ФРАГМЕНТ РЕЦЕНЗИИ:
▶

К чести Богомолова надо отметить, что пошлости он изъял, а сентенции свёл к минимуму. Но тем же заступом, коим он корчевал очевидные изъяны пьесы, он выпотрошил из неё и то, что, собственно и даёт ей право на сценическое существование. Великую любовь, которой романтик-ювелир верой и правдой служил шесть десятилетий, г-н режиссёр низвёл до химеры, порождённой его разъедаемым опухолью мозгом, что превратило самого мистера Ходжера в отъявленного негодяя. Богомолов «исправил» текст МакОлифф: миссис Ходжер, не дождавшись мужа с работы, якобы звонила на фирму, и там сказали, что охранять королевские регалии до коронации командировали другого сотрудника. Но в таком случае всю жизнь терзать жену сравнениями с той, кого ты видел только в телевизоре, – низость, которую не извинить неосознанной жестокостью пылко влюблённого. И если обещание юбилейного чаепития – блеф, то обречь преданную тебе женщину на все унижения бедности («пенсионерка, выбирающая в магазине среди мятых помидоров наименее мятые»), приберегая для подарка королеве собственноручно изготовленное ожерелье из 60 (по камешку в год) бриллиантов – предательство, оправданию вообще не подлежащее.
Наталья Тенякова играет верную супругу, в финале изображающую перед умирающим мужем королеву. Метаморфоза блистательная, однако волею режиссёра лишённая психологического фундамента. Чем питается многолетняя лютая ревность, если её носительница уверена, что «ничего не было»? По какому наитию у отнюдь не Клеопатриного ума простолюдинки активируются королевский взгляд на жизнь и соответствующие манеры? А ведь сцена последней встречи – безукоризненное воплощение актрисой всего того, что принято называть царственным величием.

◀

ЗАДАНИЯ ДЛЯ РАБОТЫ:
#1 Скопируйте из фрагмента рецензии отрывок, начиная со слов «Наталья Тенякова играет» и заканчивая словами «называть царственным величием.» включительно.
#2 Сколько бриллиантов, по словам фрагмента рецензии, в ожерелье, которое мистер Ходжер приберегал в подарок королеве?

БЛОК ДАННЫХ:
▶

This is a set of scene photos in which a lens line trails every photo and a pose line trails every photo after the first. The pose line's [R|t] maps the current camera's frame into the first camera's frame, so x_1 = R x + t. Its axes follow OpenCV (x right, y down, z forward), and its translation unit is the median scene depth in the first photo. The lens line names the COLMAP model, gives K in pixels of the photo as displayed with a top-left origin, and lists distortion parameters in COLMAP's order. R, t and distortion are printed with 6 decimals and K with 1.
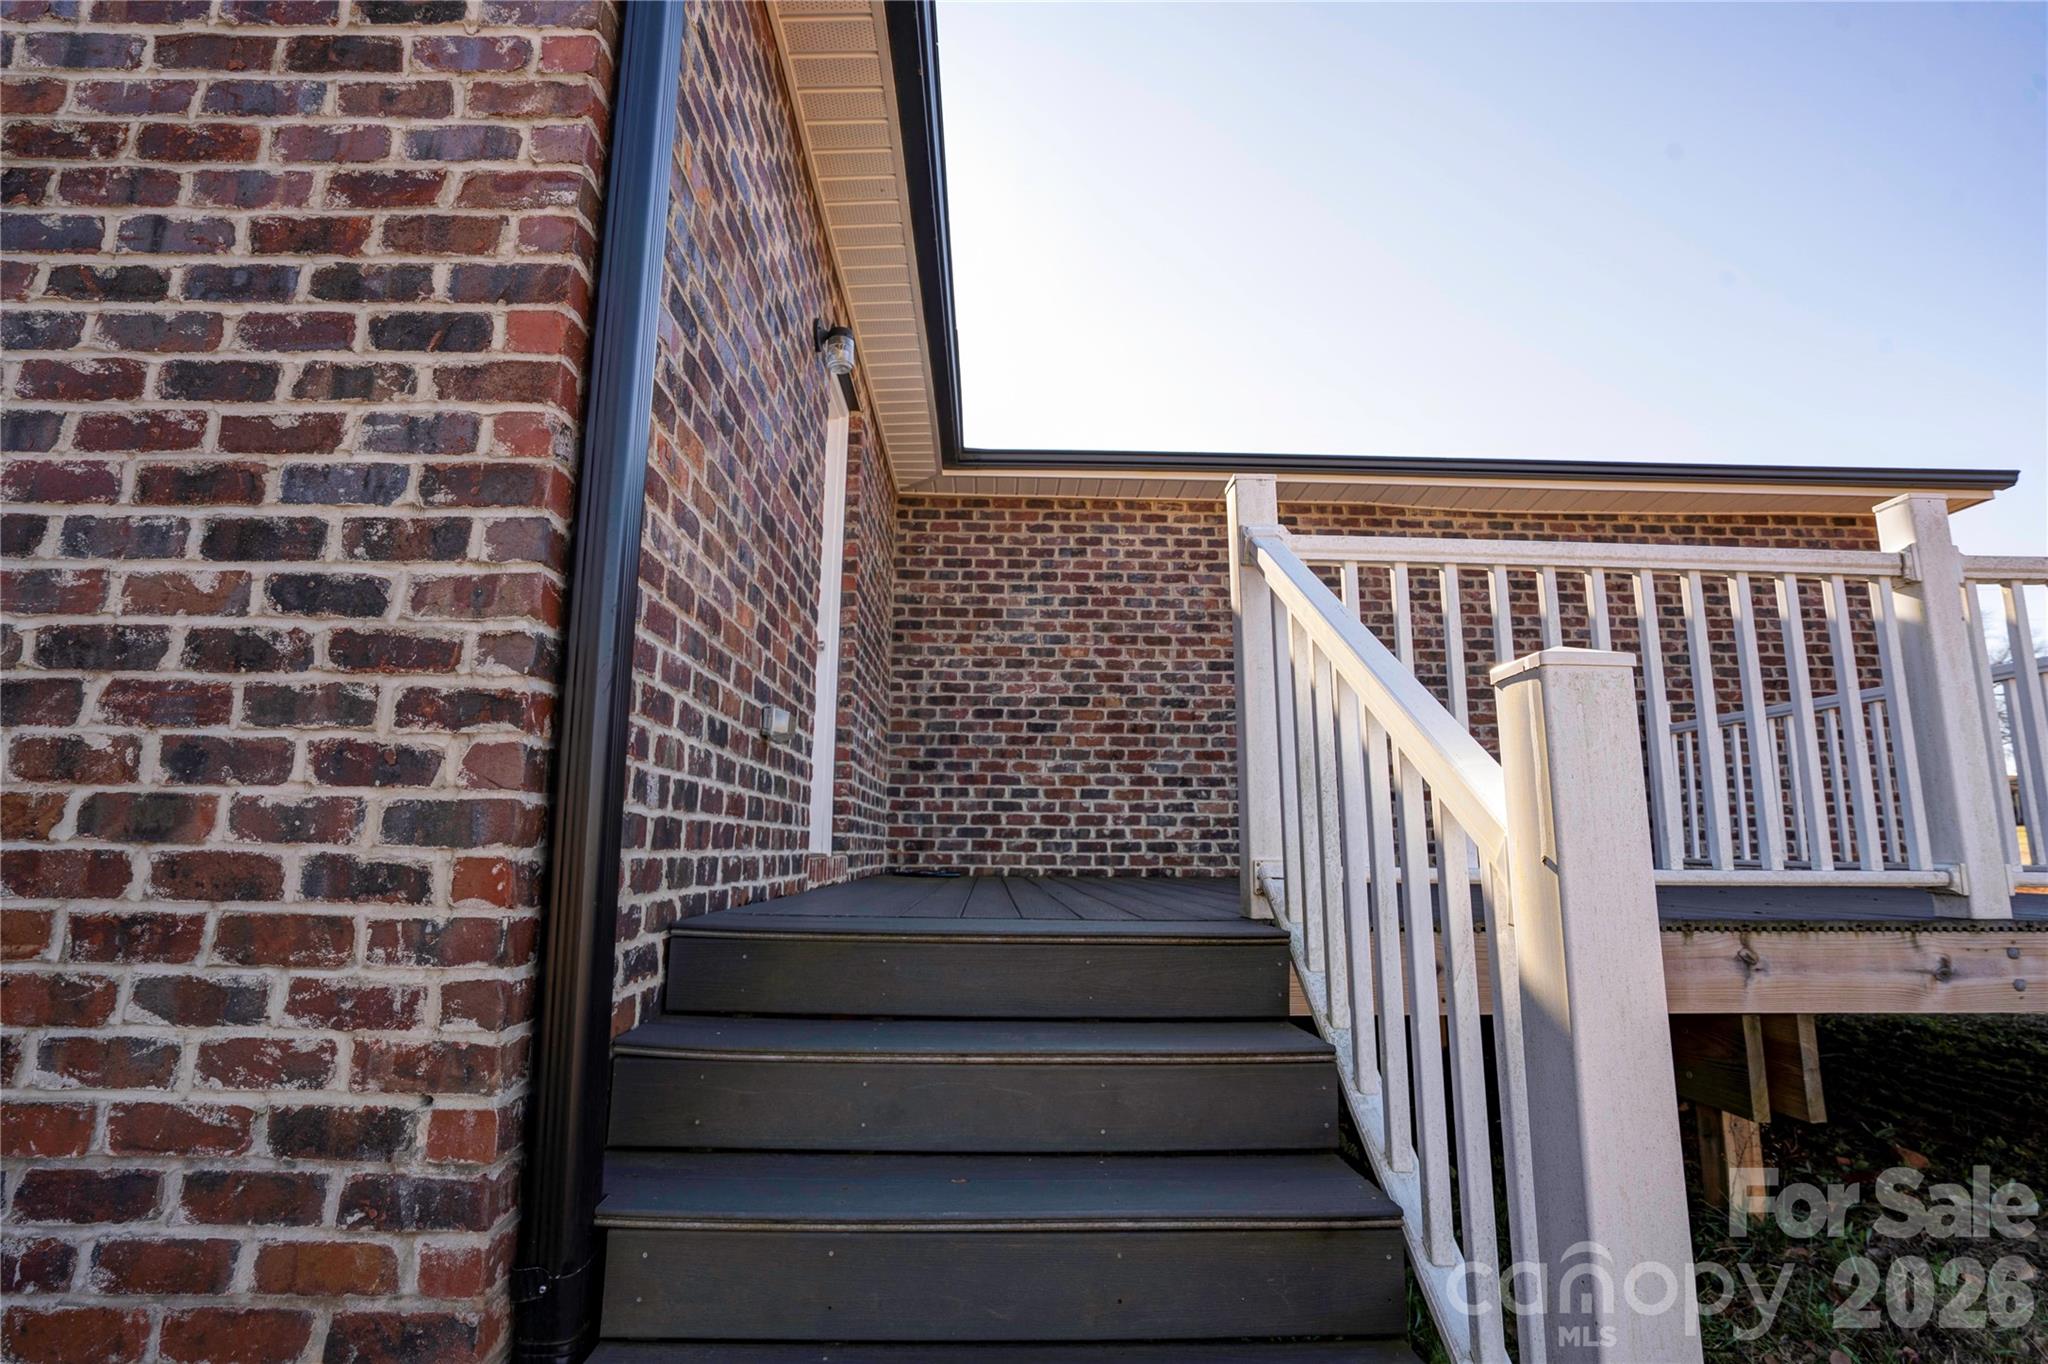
lens RADIAL K [[944.2, 0, 1010.1], [0, 944.2, 678.6], [0, 0, 1]] dist [-0.002977, 0.013538]
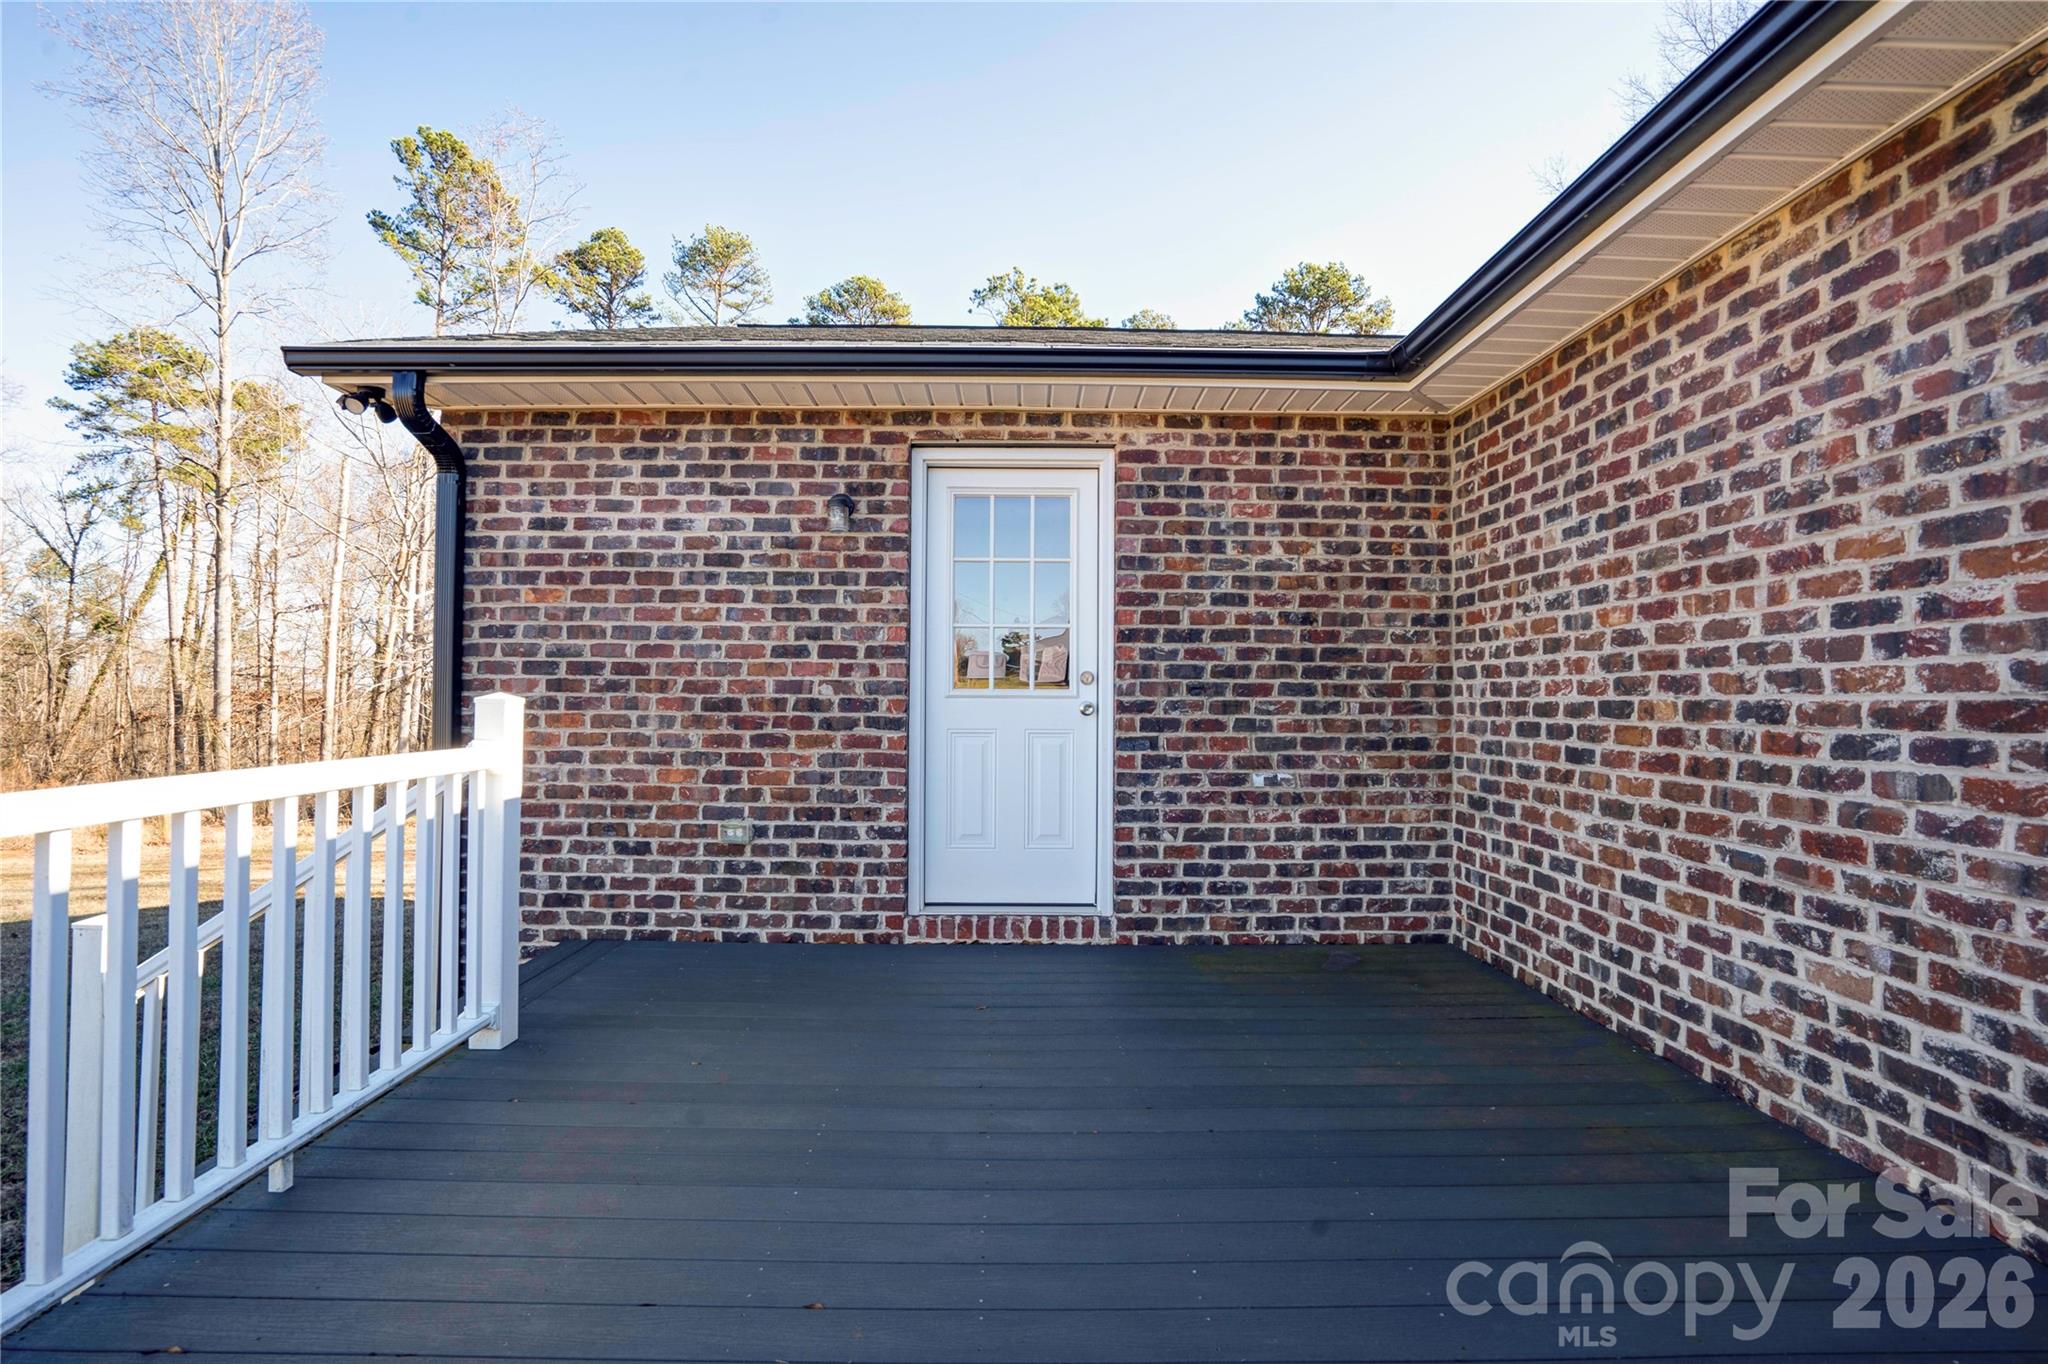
lens RADIAL K [[944.2, 0, 1010.1], [0, 944.2, 678.6], [0, 0, 1]] dist [-0.002977, 0.013538]
pose [[-0.004441, -0.037006, -0.999305, 0.608843], [0.175896, 0.983705, -0.037210, -0.033695], [0.984399, -0.175939, 0.002141, 0.663094]]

◀

ОЖИДАЕМЫЕ ОТВЕТЫ:
#1
Наталья Тенякова играет верную супругу, в финале изображающую перед умирающим мужем королеву. Метаморфоза блистательная, однако волею режиссёра лишённая психологического фундамента. Чем питается многолетняя лютая ревность, если её носительница уверена, что «ничего не было»? По какому наитию у отнюдь не Клеопатриного ума простолюдинки активируются королевский взгляд на жизнь и соответствующие манеры? А ведь сцена последней встречи – безукоризненное воплощение актрисой всего того, что принято называть царственным величием.

#2 Шестьдесят бриллиантов, по камешку в год.